Haley went on to say that the spotlight will fall mainly on Muslims, adding: “The guidance alerts NHS staff to people who are said to be in danger of being radicalised by the ‘very nature of the health issues they face, or their circumstances’. That may mean that Muslims who visit their doctor, or a casualty department, with injuries from outdoor or sporting activities, will be treated as suspected attendees at a terrorist training camp, especially if they also show an interest in current affairs and some scepticism over the UK’s foreign policy.”

However, a Scottish Government spokesman defended Playing Our Part and said: “The guidance helps health boards to understand radicalisation and to take appropriate steps, along with partner agencies, to prevent individuals from being radicalised and becoming a danger to themselves and others.”

It will create huge difficulties for the effective delivery of healthcare across Scotland. Healthcare requires trust; PREVENT destroys it. Richard Haley, Scotland Against Criminalising Communities (SACC)

“The guidance was developed following wide-ranging consultation with a range of interested parties from across NHS Scotland and following experience gained from PREVENT pilot projects.
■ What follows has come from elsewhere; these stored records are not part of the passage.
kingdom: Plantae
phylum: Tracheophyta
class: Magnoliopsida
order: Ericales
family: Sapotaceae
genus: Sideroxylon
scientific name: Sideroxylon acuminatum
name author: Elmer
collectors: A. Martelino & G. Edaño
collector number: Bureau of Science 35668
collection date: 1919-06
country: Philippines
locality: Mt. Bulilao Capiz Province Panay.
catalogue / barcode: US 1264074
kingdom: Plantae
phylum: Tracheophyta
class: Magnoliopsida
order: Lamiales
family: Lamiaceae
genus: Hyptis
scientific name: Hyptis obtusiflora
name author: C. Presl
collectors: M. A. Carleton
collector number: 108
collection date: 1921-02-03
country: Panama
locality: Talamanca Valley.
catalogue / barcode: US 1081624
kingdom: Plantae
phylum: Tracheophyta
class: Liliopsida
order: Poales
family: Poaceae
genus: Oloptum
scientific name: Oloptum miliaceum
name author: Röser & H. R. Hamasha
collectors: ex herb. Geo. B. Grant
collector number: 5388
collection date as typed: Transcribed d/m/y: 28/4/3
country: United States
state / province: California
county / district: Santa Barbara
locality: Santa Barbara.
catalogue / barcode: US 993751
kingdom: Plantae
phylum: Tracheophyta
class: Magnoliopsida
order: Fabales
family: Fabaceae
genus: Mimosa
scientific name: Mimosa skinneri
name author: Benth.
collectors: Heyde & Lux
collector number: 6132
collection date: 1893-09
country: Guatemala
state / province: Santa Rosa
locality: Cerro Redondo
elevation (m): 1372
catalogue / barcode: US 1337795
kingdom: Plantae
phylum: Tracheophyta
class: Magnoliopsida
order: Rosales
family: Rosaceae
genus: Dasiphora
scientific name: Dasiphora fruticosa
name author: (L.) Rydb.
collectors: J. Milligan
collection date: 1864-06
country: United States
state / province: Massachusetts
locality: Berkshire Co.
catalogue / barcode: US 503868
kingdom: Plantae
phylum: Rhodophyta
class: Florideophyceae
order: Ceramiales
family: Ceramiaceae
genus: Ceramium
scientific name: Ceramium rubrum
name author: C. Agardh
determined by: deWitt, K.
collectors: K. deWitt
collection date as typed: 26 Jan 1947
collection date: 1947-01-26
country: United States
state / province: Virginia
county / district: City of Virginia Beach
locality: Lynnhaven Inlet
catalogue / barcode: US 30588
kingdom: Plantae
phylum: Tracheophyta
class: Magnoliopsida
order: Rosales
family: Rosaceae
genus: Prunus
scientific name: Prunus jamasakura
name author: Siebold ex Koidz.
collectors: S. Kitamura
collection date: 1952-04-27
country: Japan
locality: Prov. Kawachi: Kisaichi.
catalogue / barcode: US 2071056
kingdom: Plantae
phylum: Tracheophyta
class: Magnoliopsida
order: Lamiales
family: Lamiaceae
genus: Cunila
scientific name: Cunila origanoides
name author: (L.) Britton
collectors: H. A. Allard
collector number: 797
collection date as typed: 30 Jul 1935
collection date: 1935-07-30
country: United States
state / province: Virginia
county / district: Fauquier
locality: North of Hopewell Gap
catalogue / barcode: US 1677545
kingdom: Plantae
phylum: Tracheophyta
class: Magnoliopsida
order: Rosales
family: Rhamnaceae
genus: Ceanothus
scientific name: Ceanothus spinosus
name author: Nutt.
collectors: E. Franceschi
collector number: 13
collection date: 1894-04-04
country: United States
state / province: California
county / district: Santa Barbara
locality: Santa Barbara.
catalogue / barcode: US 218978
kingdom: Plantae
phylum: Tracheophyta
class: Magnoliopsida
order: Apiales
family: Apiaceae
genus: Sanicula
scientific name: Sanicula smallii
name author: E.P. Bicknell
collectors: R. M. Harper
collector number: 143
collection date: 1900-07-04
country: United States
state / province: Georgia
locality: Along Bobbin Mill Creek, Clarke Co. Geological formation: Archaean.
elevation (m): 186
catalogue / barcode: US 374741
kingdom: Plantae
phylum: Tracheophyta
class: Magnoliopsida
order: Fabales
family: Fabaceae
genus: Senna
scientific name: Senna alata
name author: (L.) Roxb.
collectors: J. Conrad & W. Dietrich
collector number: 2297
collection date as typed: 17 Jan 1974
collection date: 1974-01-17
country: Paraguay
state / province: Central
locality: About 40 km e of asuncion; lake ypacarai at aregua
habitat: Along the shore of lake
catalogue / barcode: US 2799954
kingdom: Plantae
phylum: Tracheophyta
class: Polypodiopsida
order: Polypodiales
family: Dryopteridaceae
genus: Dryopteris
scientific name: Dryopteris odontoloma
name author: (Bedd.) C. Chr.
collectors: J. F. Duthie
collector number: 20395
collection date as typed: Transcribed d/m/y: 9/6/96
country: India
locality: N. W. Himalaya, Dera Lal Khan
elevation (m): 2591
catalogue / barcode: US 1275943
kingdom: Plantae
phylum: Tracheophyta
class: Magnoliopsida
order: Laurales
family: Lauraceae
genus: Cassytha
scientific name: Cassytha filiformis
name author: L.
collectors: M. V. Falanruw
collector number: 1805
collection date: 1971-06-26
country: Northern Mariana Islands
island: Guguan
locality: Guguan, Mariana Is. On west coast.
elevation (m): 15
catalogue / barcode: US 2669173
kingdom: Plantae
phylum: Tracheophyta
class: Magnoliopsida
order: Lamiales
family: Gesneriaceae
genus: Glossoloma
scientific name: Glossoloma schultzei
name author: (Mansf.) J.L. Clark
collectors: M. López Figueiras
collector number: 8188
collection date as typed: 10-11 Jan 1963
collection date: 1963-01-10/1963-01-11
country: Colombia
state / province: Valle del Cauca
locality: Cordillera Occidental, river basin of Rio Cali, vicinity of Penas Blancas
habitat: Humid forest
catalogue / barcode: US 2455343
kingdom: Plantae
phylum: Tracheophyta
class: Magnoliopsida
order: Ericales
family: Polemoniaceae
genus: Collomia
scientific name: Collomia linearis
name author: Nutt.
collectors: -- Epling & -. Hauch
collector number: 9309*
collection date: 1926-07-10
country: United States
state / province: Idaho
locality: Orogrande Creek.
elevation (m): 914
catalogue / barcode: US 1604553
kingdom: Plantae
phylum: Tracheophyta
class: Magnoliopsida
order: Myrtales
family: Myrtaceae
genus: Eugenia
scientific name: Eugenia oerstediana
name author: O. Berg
The guidance clearly highlights that appropriate consent should be obtained when sharing information about a PREVENT-related concern, and that all appropriate legislation and guidance should be followed,” he added.

“It is equally clear that only in the exceptional circumstances of preventing harm, or a terrorist act being committed, can information be shared without consent. One section highlights various factors and external influences which may make vulnerable individuals susceptible to radicalisation.”

“As the guidance notes, none of these are conclusive in themselves, or exclusive of each other. This information, and the diagram in the document, have been used across the UK and are a recognised representation of potential factors that may influence people who are being radicalised.”

Norman Provan, associate director with the Royal College of Nursing, said: “The medical-legal framework under which nurses, doctors and other health care staff would, under exceptional circumstances, be able to pass on confidential patient information is already well established.”

“For example, the Nursing and Midwifery Council Code states that registered nurses and midwives should share necessary information only when the interests of patient safety and public protection override the need for confidentiality. We would also expect the employers to have a clear policy on handling requests for confidential information and the RCN would support any member with concerns over such a request.”

A spokesperson for the British Medical Association Scotland said: “All doctors are required to comply with General Medical Council guidelines on patient confidentiality that set out the limited circumstances in which it can be breached. Decisions to do this are always made on a case by case basis – the doctor involved needs to carefully balance their patient’s trust against the wider public risk of not talking to external bodies such as the police.”